> **Request**
An exact copy of the data is needed, one that excludes all pictures.

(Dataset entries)
══════════

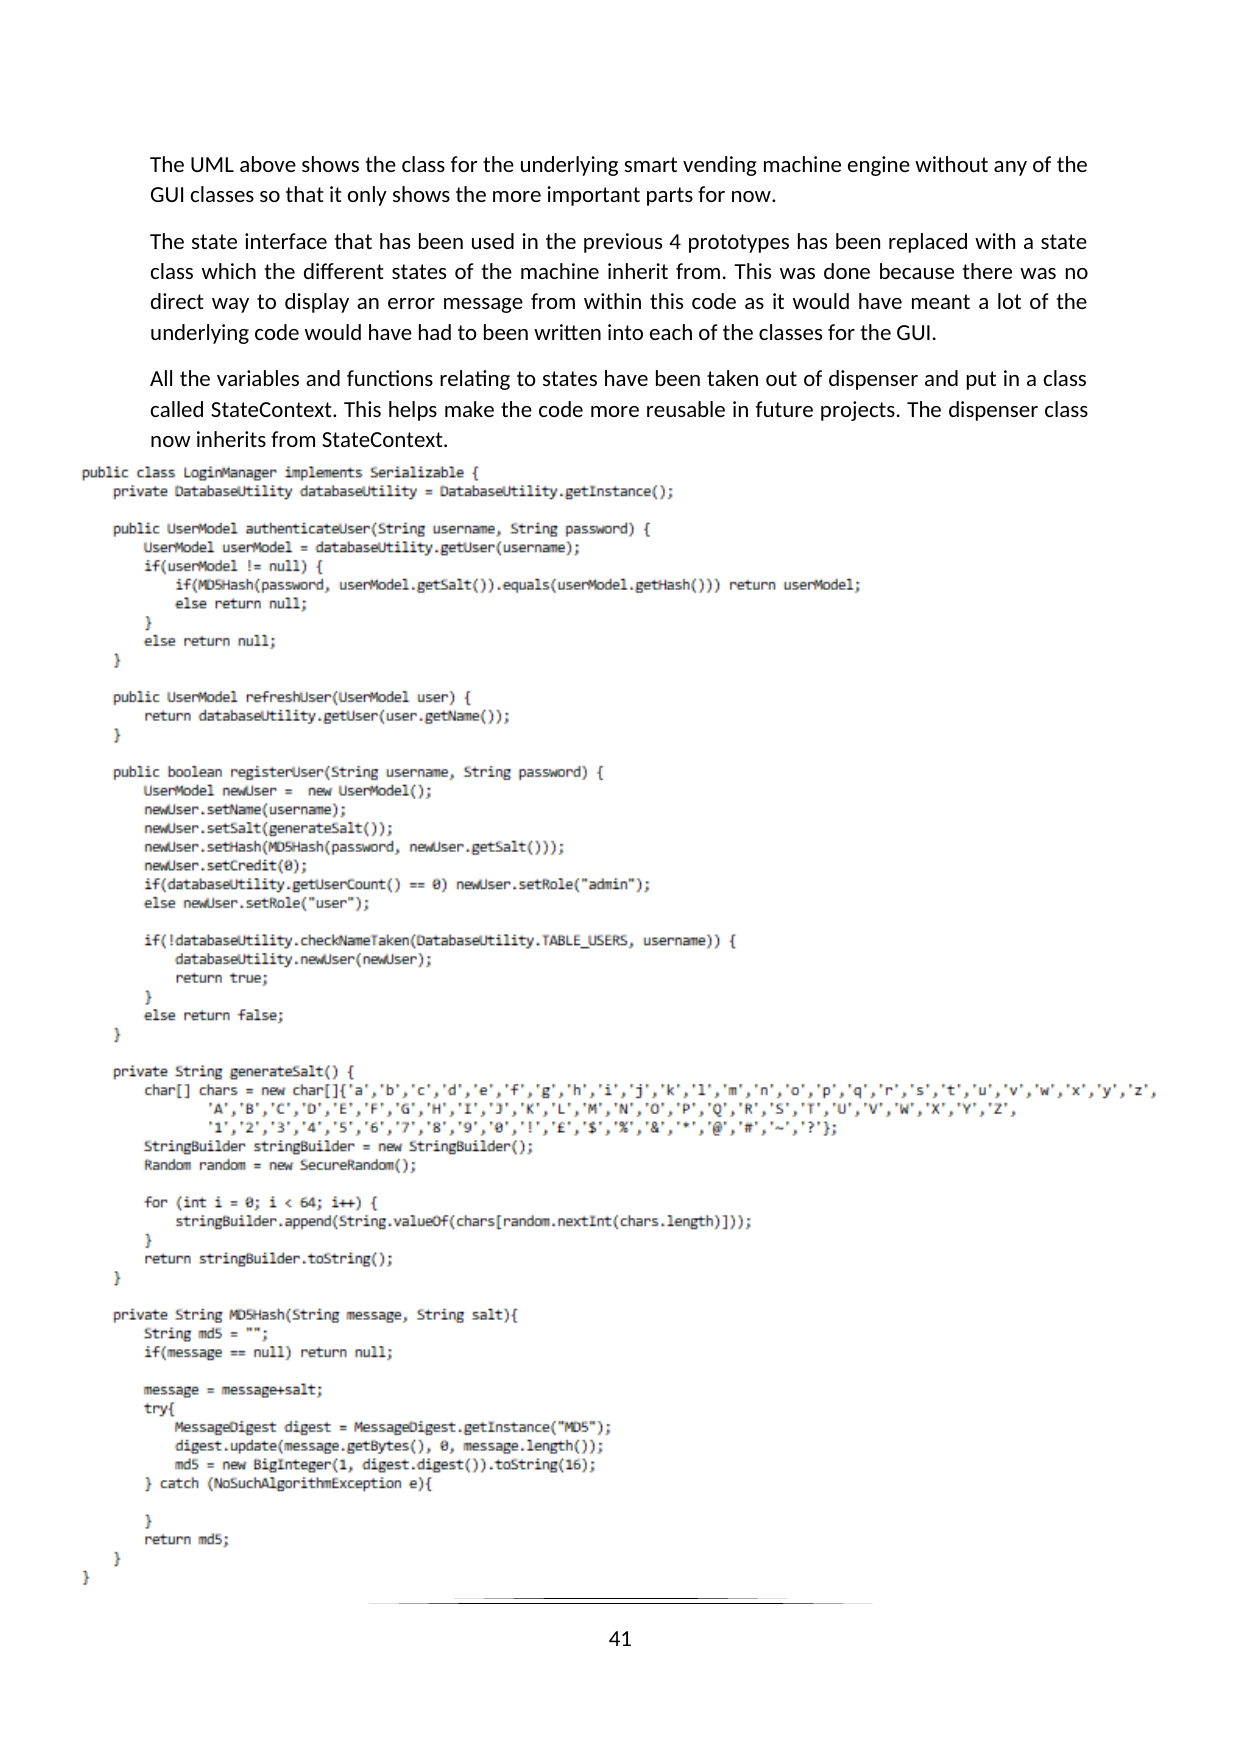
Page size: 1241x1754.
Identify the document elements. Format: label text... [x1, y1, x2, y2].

picture [74, 460, 1167, 1596]
text The state interface that has been used in the previous 4 prototypes has been replaced with a state class which the different states of the machine inherit from. This was done because there was no direct way to display an error message from within this code as it would have meant a lot of the underlying code would have had to been written into each of the classes for the GUI. [150, 227, 1090, 346]
text The UML above shows the class for the underlying smart vending machine engine without any of the GUI classes so that it only shows the more important parts for now. [150, 150, 1090, 208]
text All the variables and functions relating to states have been taken out of dispenser and put in a class called StateContext. This helps make the code more reusable in future projects. The dispenser class now inherits from StateContext. [150, 364, 1090, 453]
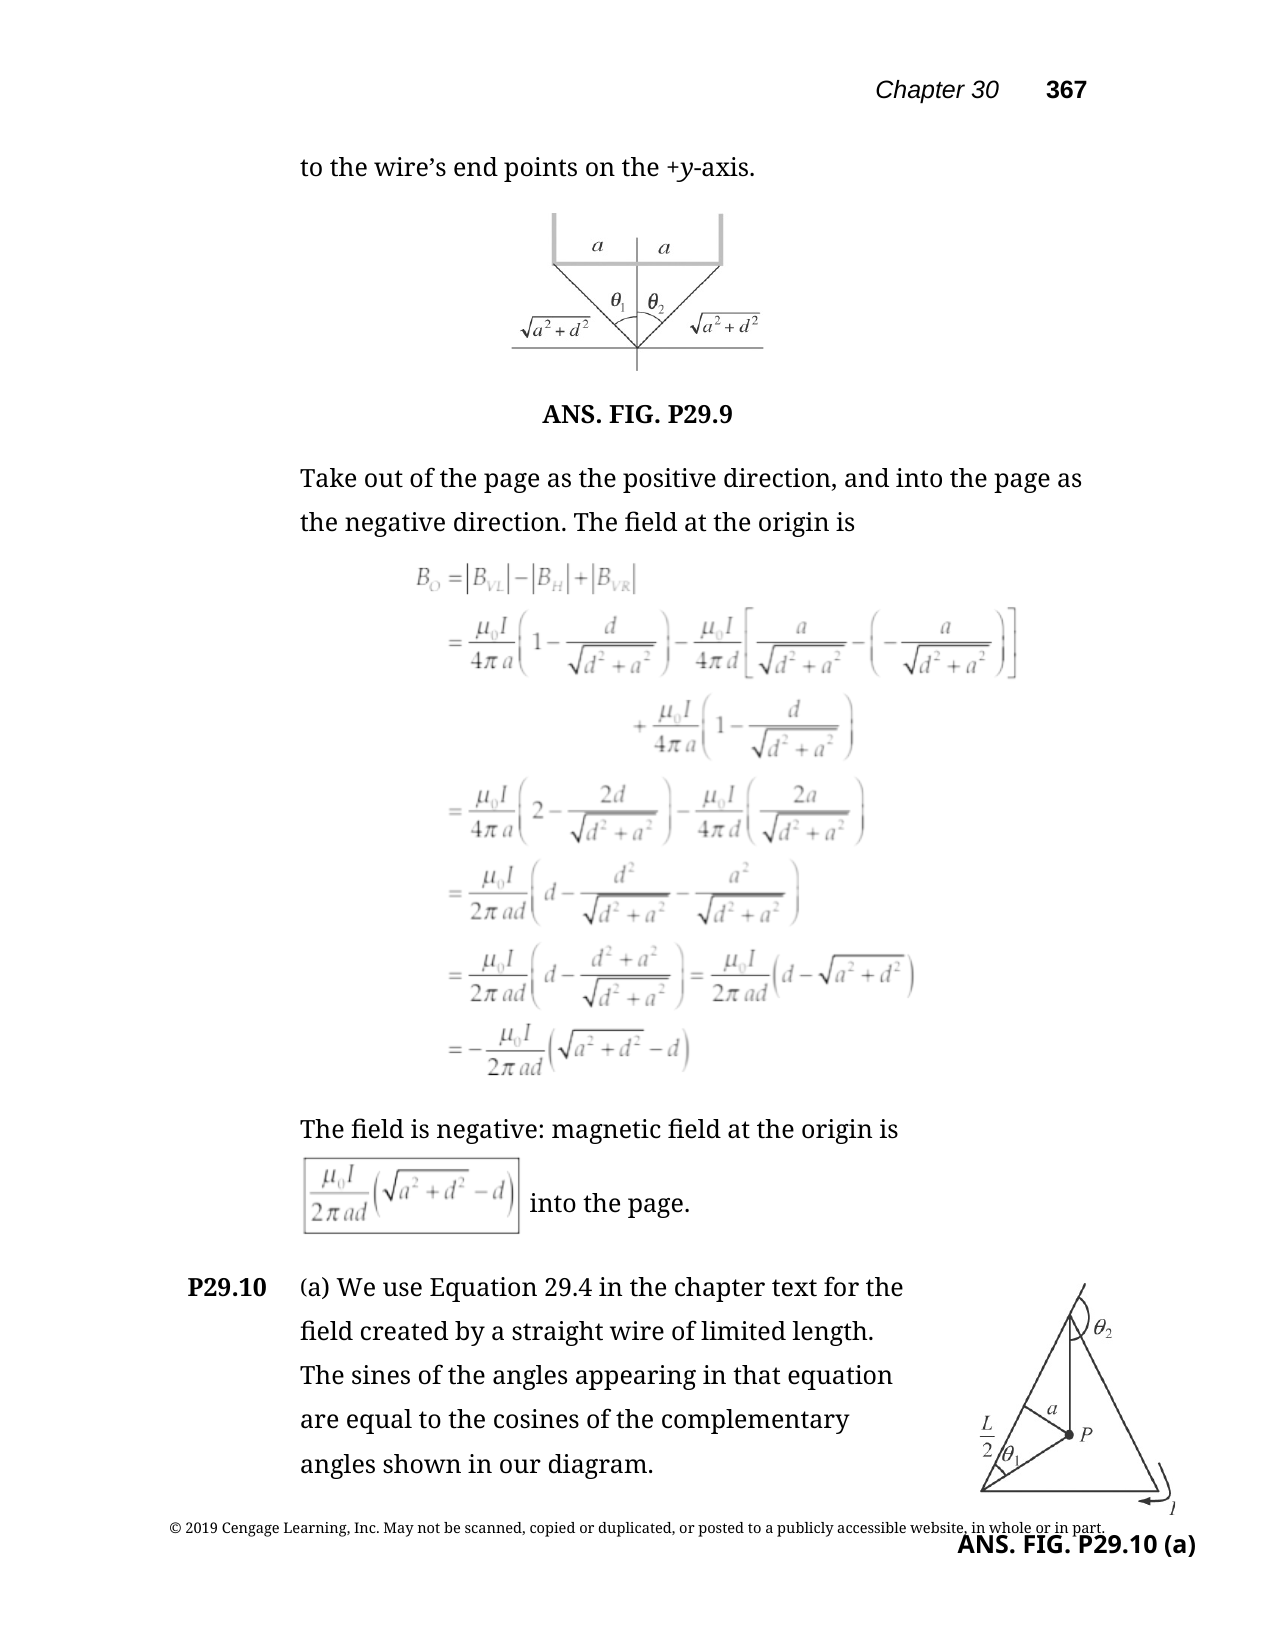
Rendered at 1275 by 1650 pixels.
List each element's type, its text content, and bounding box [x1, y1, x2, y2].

text ANS. FIG. P29.9 [187, 397, 1087, 431]
picture [979, 1283, 1176, 1515]
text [187, 150, 1087, 184]
text P29.10 (a) We use Equation 29.4 in the chapter text for the field created by a straight wire of limited length. The sines of the angles appearing in that equation are equal to the cosines of the complementary angles shown in our diagram. [187, 1269, 1087, 1481]
text The field is negative: magnetic field at the origin is into the page. [187, 1111, 1087, 1251]
picture [511, 213, 764, 371]
text Take out of the page as the positive direction, and into the page as the negative direction. The field at the origin is [187, 461, 1087, 539]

══════════

> **Response to this exercise**
Page size: 1241x1754.
Identify the document elements. Format: label text... [x1, y1, x2, y2].

picture [74, 460, 1167, 1596]
text The state interface that has been used in the previous 4 prototypes has been replaced with a state class which the different states of the machine inherit from. This was done because there was no direct way to display an error message from within this code as it would have meant a lot of the underlying code would have had to been written into each of the classes for the GUI. [150, 227, 1090, 346]
text The UML above shows the class for the underlying smart vending machine engine without any of the GUI classes so that it only shows the more important parts for now. [150, 150, 1090, 208]
text All the variables and functions relating to states have been taken out of dispenser and put in a class called StateContext. This helps make the code more reusable in future projects. The dispenser class now inherits from StateContext. [150, 364, 1090, 453]
Rendered at 1275 by 1650 pixels.
List each element's type, its text content, and bounding box [x1, y1, x2, y2].

text ANS. FIG. P29.9 [187, 397, 1087, 431]
picture [979, 1283, 1176, 1515]
text [187, 150, 1087, 184]
text P29.10 (a) We use Equation 29.4 in the chapter text for the field created by a straight wire of limited length. The sines of the angles appearing in that equation are equal to the cosines of the complementary angles shown in our diagram. [187, 1269, 1087, 1481]
text The field is negative: magnetic field at the origin is into the page. [187, 1111, 1087, 1251]
picture [511, 213, 764, 371]
text Take out of the page as the positive direction, and into the page as the negative direction. The field at the origin is [187, 461, 1087, 539]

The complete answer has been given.